Resting flow waveforms of a) inferior vena cava (IVC), b) superior vena cava (SVC), c) aorta (Ao), and d) descending aorta (DAo) at the free breathing (solid line) and breath holding (dashed line) conditions along with the corresponding respiratory cycles determined by tracking the chest wall motion for a representative patient

Respiratory effects at the exercise condition

As presented in Tables 1, both HR and RR increased (1.6×) significantly from resting to the exercise condition. However, the number of cardiac cycles per respiratory cycle did not change significantly between the resting FB and exercise conditions (4.4±1.1). Aortic, individual caval, and systemic return flow rates increased significantly in the exercise condition compared to the resting conditions.
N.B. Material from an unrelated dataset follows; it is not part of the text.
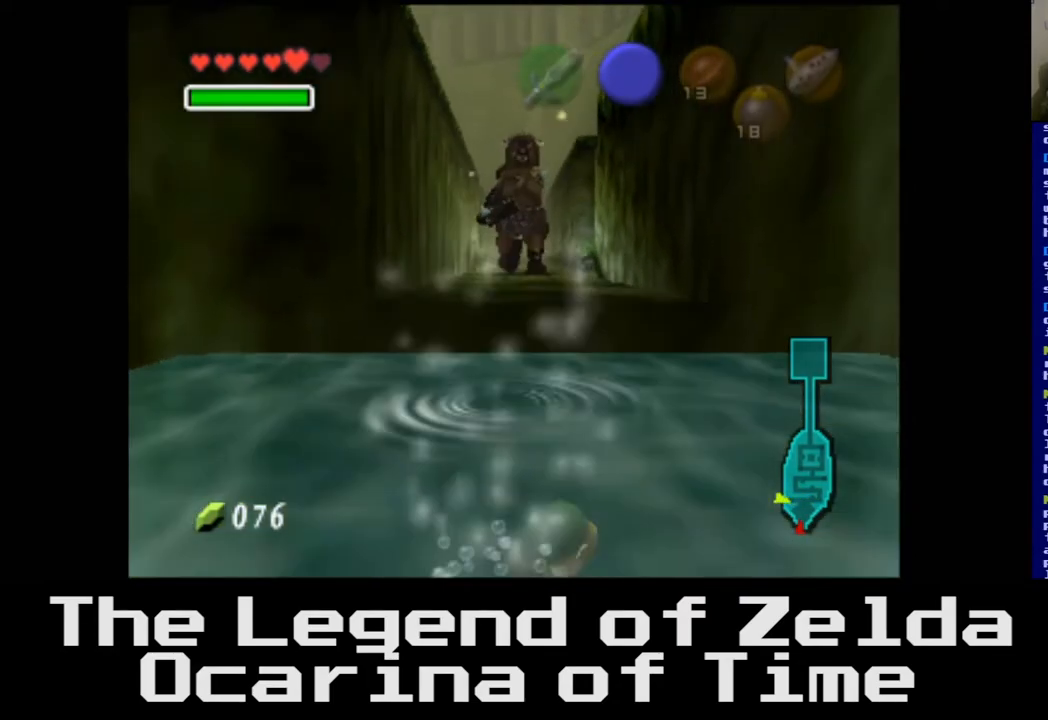
{"buttons": [], "left_stick": "up", "right_stick": "center", "events": []}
Similar to the resting condition, only exercise IVC and SVC flow rates were significantly higher during inspiration compared to expiration (Qinsp/Qexpr≈1.8±0.5 for IVC and 2.6±2.0 for SVC) (Table 2).

The IVC general pulsatility and IVC and SVC respiratory phasicity indices under the exercise condition are significantly higher than the breath holding condition. The DAo general pulsatility significantly decreases from resting FB to the exercise condition, while the Ao general pulsatility does not.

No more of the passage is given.